== The records ==
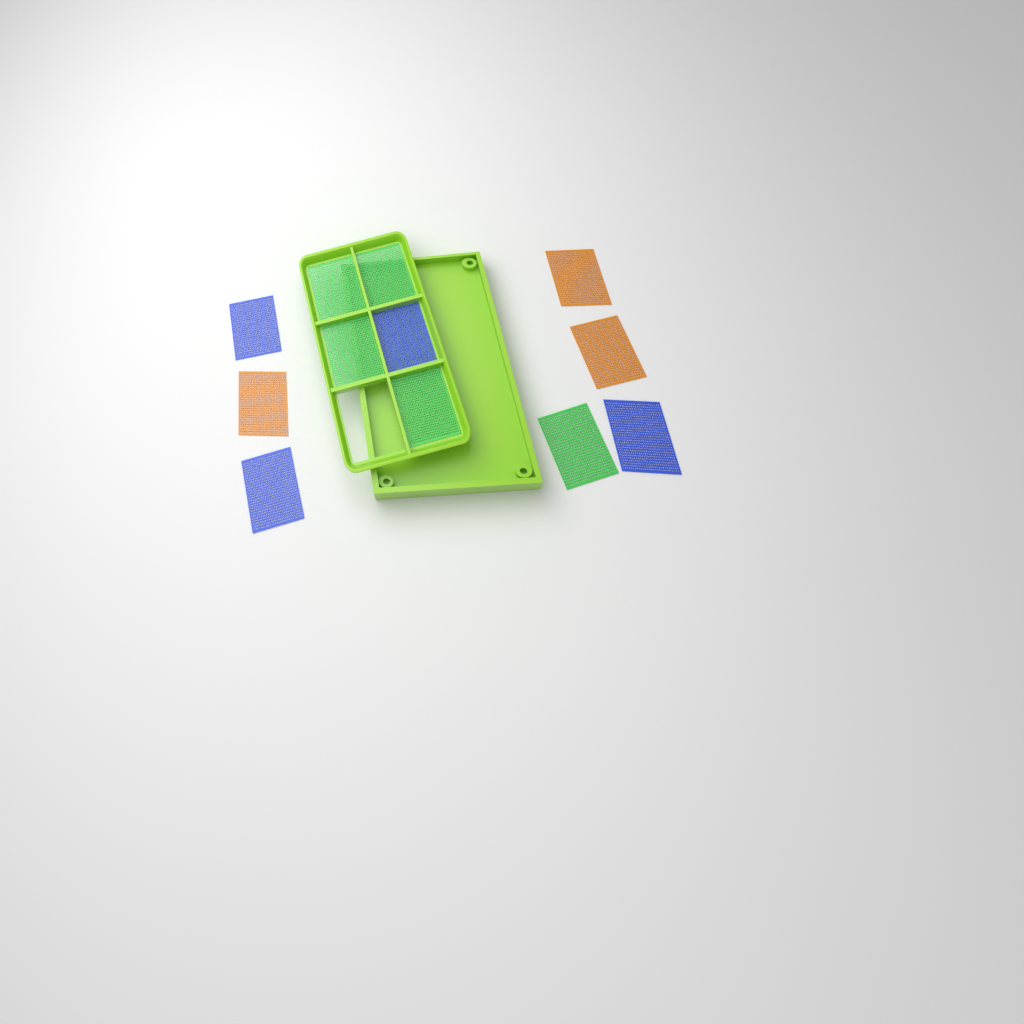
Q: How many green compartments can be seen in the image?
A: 5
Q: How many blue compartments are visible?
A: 4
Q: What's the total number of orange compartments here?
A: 3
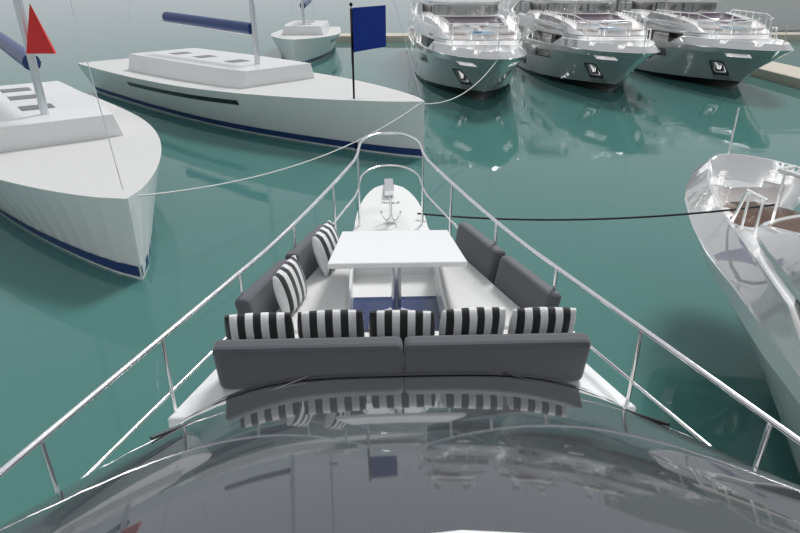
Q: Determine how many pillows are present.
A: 7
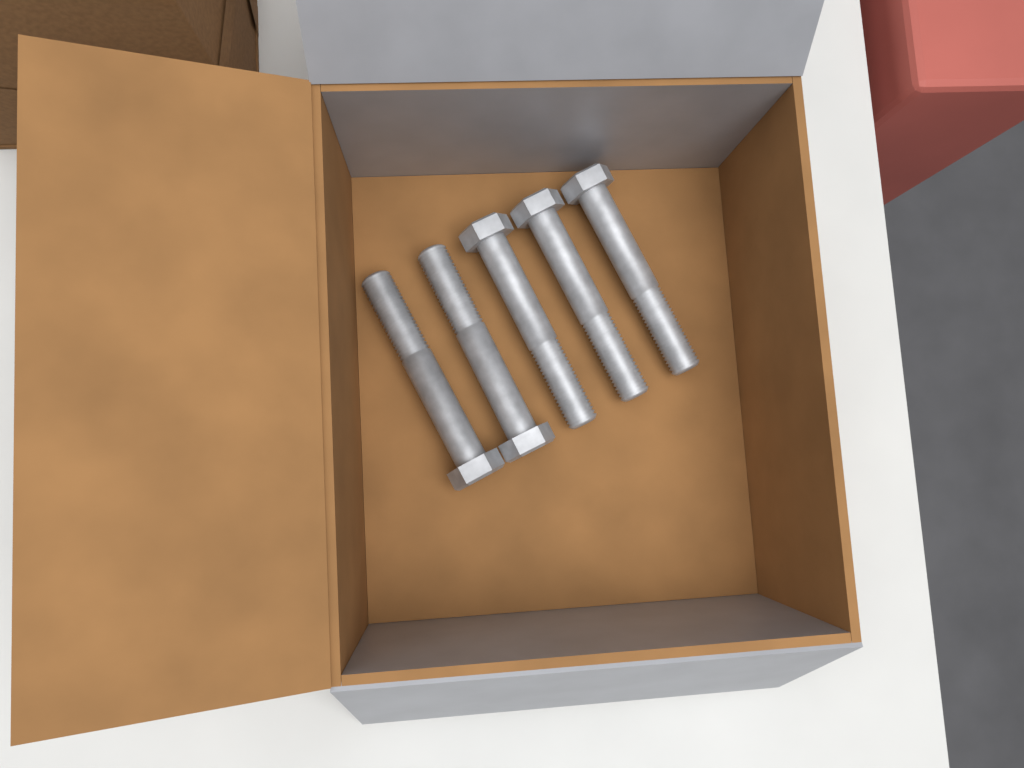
===
## Task requirements
Reproduce every line of the items above verbatim, answers included, but leave out the pictures.

## Result of this exercise
Q: How many green compartments can be seen in the image?
A: 5
Q: How many blue compartments are visible?
A: 4
Q: What's the total number of orange compartments here?
A: 3
Q: Determine how many pillows are present.
A: 7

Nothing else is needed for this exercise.